**The task:** Every entry below is to be returned unchanged. Images are not part of the copy.

--- Records provided ---

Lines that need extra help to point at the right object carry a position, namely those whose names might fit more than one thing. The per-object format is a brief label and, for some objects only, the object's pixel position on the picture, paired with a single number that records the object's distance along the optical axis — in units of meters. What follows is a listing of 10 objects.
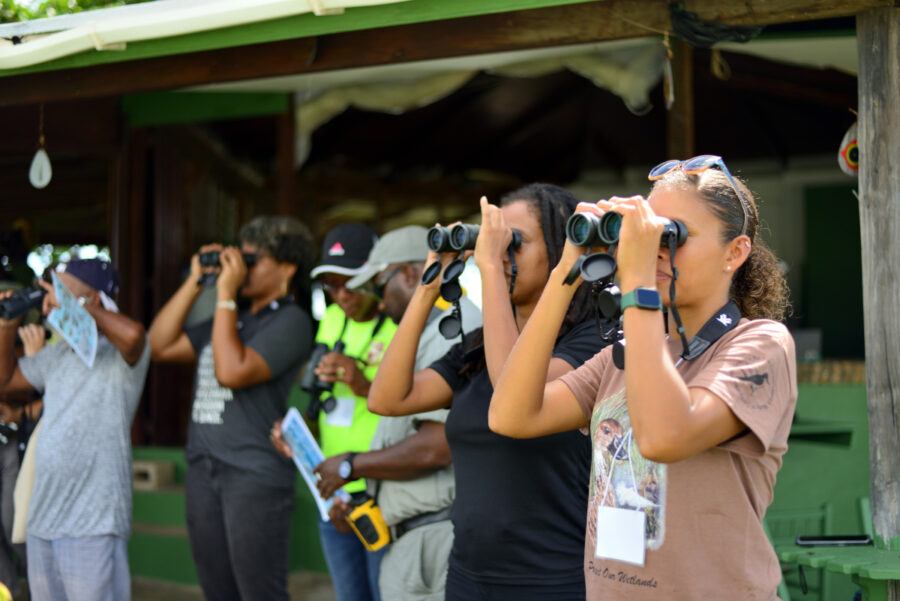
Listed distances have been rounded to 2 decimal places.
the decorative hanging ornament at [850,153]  2.89
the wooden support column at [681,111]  4.53
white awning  2.92
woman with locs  2.09
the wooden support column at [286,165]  5.72
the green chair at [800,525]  3.46
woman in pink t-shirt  1.44
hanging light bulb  4.65
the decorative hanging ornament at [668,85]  3.50
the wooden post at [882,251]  2.59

---

**Reply to the task:**
Lines that need extra help to point at the right object carry a position, namely those whose names might fit more than one thing. The per-object format is a brief label and, for some objects only, the object's pixel position on the picture, paired with a single number that records the object's distance along the optical axis — in units of meters. What follows is a listing of 10 objects.
Listed distances have been rounded to 2 decimal places.
the decorative hanging ornament at [850,153]  2.89
the wooden support column at [681,111]  4.53
white awning  2.92
woman with locs  2.09
the wooden support column at [286,165]  5.72
the green chair at [800,525]  3.46
woman in pink t-shirt  1.44
hanging light bulb  4.65
the decorative hanging ornament at [668,85]  3.50
the wooden post at [882,251]  2.59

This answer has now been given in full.